OPINION TEXT STARTS HERE
Neil Lawrence Henrichsen, Henrichsen Siegel PLLC, Washington, DC, Paula M. Potoczak, Law Office of Paula M. Potoczak, Alexandria, VA, for Plaintiff.
Taron Kato Murakami, Seyfarth Shaw LLP, Washington, DC, for Defendant.
This matter is before the Court on Defendant Symantec Corporation's (“Defendant” or “Symantec”) Motion for Summary Judgment. [Dkt. 27.] For the following reasons, the Court will grant Defendant's Motion.
This case arises out of a dispute between Symantec and its former employee, Plaintiff David Wood (“Plaintiff” or “Wood”), over alleged unpaid commissions.
Symantec is a computer software company that provides storage and systems management solutions to individual consumers, small businesses, and large organizations.(Def.'s Mem. [Dkt. 28] Statement of Undisputed Facts (“Def.'s Facts”) ¶ 1.) In March 2009, Wood was a Senior Account Manager at Symantec. (Def.'s Facts ¶ 2.) Wood's job was to sell Symantec products and services to the public sector, including the federal government. ( Id.)
At that time, Wood's compensation was governed by the Fiscal Year 2009 Symantec Sales and Services Compensation Program Guide (the “FY 2009 Program Guide”). (Def.'s Facts ¶ 3.) Sales employees like Wood were paid a base salary as well as commissions based on their performance. (Def.'s Facts ¶¶ 4–5.)

======

:: DIRECTIONS ::
1. Retype the passage of the court opinion from "This case arises" up to and including "government. ( Id.)".
2. According to the court opinion, what position did Wood hold at Symantec in March 2009?
The data that follows bears no relation to the court opinion above.

:: Dataset entries ::
======

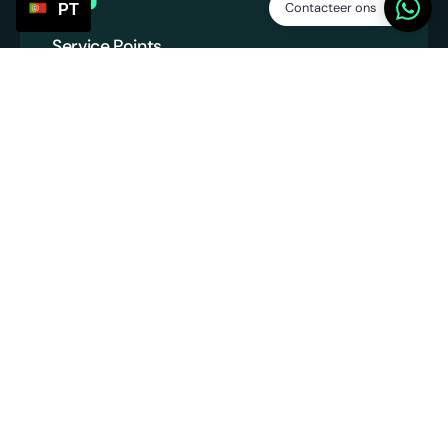
Contacteer ons
PT
Service Points
SP Platform B.V.
KvK: 86013394
BTW nummer: NL863831990B01
info@servicepoints.nl
‪+31 6 82748731‬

======

:: TASK RESPONSES ::
1.
This case arises out of a dispute between Symantec and its former employee, Plaintiff David Wood (“Plaintiff” or “Wood”), over alleged unpaid commissions.
Symantec is a computer software company that provides storage and systems management solutions to individual consumers, small businesses, and large organizations.(Def.'s Mem. [Dkt. 28] Statement of Undisputed Facts (“Def.'s Facts”) ¶ 1.) In March 2009, Wood was a Senior Account Manager at Symantec. (Def.'s Facts ¶ 2.) Wood's job was to sell Symantec products and services to the public sector, including the federal government. ( Id.)

2. Senior Account Manager